• **To do**:
1. In the article on WHO dental guidance, on what date did the American Dental Association issue its statement disagreeing with WHO?
2. Write the next few paragraphs of the article on WHO dental guidance, picking up after its final sentence.

• **Passage**:
-=-=-

Worried their patients may be needlessly putting off important checkups and cleanings, local dentists are trying to clear up confusion about cautionary guidance issued earlier this month by the World Health Organization.
WHO's missive, reported by news organizations across the United States, advised delaying non-essential dental care — but only in places where community transmission of COVID-19 is elevated or at the recommendation of local, regional or national officials.
Some dental organizations have taken aim at the organization's statement itself, while others have blamed news media, including one local broadcaster, for putting out misleading headlines about WHO's guidance.
Bakersfield-area dentists say it's not clear that WHO's Aug. 3 statement has resulted in a slowdown in visits locally. But after non-emergency dental services were suspended in California between March and May, their concern is that people with treatable dental problems could be making their condition worse by staying away from the dentist.
Oral surgeon Olena Norris, president of the Kern County Dental Society, said dental disease sometimes occurs with no symptoms. If it's not diagnosed in a timely manner, through a routine checkup for example, the patient could lose teeth or end up in a hospital.
The same sense of urgency applies to cleanings, she said: Failure to get professional attention can lead to loss of bone or disease.
"I don't think it's wise to put off checkups," she said.
The American Dental Association doesn't either. It issued a statement Aug. 12 saying it "respectfully yet strongly disagrees" with WHO's assessment.
"Oral health is integral to overall health. Dentistry is essential health care," ADA President Chad P. Gehani stated. "Dentistry is essential health care because of its role in evaluating, diagnosing, preventing or treating oral diseases, which can affect systemic health."
WHO's chief dental officer, Benoit Varenne, felt obliged to issue a statement Aug. 13 saying news media headlines "intentionally or not" failed to mention the organization's guidelines "is only suggested in an intense uncontrolled community transmission scenario." He added that scenario doesn't exist in most parts of the world.

-=-=-

• **Listed records**:
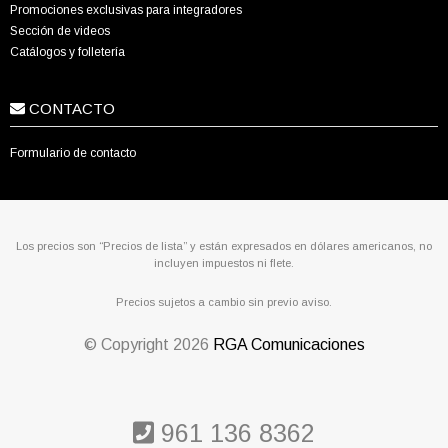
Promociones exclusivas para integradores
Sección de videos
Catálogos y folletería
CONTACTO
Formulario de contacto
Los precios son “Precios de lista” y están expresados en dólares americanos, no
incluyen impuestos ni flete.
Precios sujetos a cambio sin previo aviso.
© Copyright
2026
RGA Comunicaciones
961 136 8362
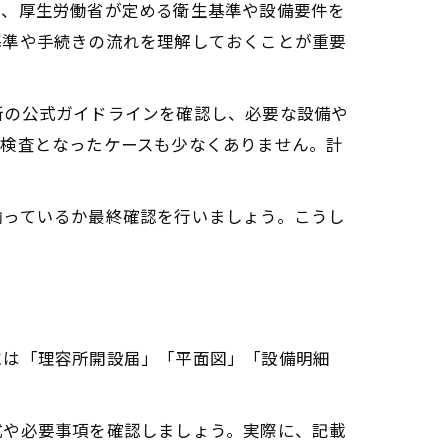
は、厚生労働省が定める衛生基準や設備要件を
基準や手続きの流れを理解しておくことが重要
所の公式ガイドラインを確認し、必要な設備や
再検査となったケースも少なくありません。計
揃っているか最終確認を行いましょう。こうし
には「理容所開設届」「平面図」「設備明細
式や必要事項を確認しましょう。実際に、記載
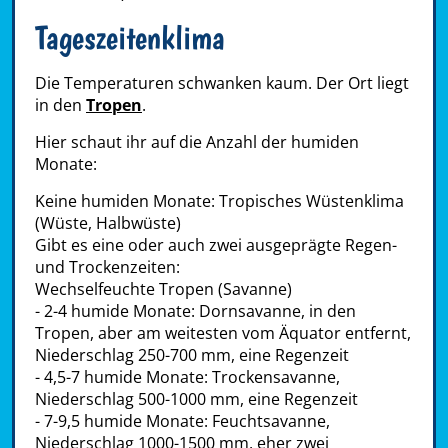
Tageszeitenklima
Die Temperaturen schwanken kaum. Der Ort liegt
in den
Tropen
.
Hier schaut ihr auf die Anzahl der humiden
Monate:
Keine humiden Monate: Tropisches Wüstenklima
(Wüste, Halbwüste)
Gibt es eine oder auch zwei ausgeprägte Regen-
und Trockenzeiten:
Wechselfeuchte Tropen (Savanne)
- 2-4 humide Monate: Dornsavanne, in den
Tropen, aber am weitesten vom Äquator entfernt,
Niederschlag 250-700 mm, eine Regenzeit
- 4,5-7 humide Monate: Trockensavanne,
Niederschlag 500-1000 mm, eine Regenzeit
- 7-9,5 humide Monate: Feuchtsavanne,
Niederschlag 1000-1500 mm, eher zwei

-=-=-

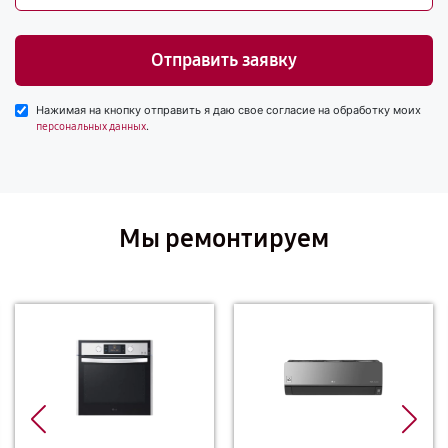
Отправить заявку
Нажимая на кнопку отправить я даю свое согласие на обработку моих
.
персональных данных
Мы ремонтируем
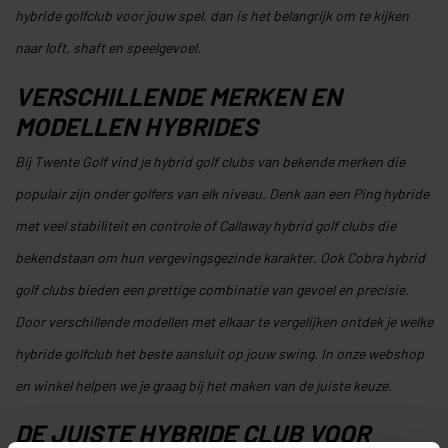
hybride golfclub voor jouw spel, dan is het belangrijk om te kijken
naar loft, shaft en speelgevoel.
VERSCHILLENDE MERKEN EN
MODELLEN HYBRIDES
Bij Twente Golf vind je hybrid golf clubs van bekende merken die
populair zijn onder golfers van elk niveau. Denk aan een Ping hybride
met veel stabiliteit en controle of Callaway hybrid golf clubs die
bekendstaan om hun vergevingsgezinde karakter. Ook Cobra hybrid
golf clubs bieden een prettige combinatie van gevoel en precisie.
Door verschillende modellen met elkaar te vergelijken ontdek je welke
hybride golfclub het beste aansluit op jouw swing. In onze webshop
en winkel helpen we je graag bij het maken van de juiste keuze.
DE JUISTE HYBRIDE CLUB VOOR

-=-=-

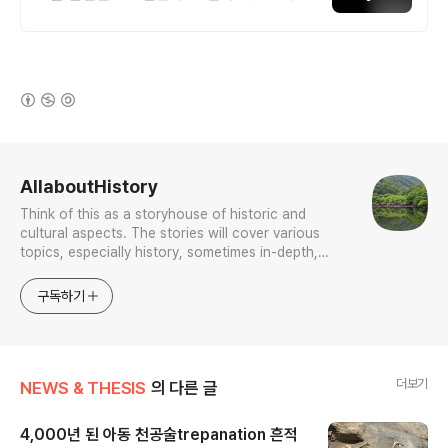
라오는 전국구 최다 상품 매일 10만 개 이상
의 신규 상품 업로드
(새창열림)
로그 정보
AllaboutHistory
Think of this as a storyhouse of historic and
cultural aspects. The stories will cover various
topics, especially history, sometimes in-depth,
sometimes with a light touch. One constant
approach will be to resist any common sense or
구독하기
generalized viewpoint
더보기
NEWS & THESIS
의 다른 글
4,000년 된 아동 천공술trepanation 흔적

-=-=-

• **Answers provided**:
1. Aug. 12

2.
Jared Simpson, former president of the county dental society, said by email his practice screens incoming patients by asking questions and taking their temperature. And in accordance with guidance issued May 7 by the California Department of Public Health, his office also staggers appointments to limit patients' exposure and makes liberal use of personal protective equipment, or PPEs.
Simpson said he doesn't think the WHO guidance is relevant in Kern County because the virus hasn't gotten out of hand locally. He also has seen no data correlating dental visits with COVID-19 infections.
Some of his patients have expressed anxiety about possible exposure to the virus, he said, while others are more frustrated about delays in their care.
"I don’t believe enough time has passed yet to see if the WHO article has had much of an impact on the general public’s attitude," Simpson wrote. "I can say that patients should seek guidance and direction from their dentist about appropriate treatment specific to their needs."
He added that the dental society's board, of which he remains a member, has had several long discussions about how to protect patients and office staff.
"We want people to be safe AND healthy, and we believe we are delivering essential services to our community," he stated.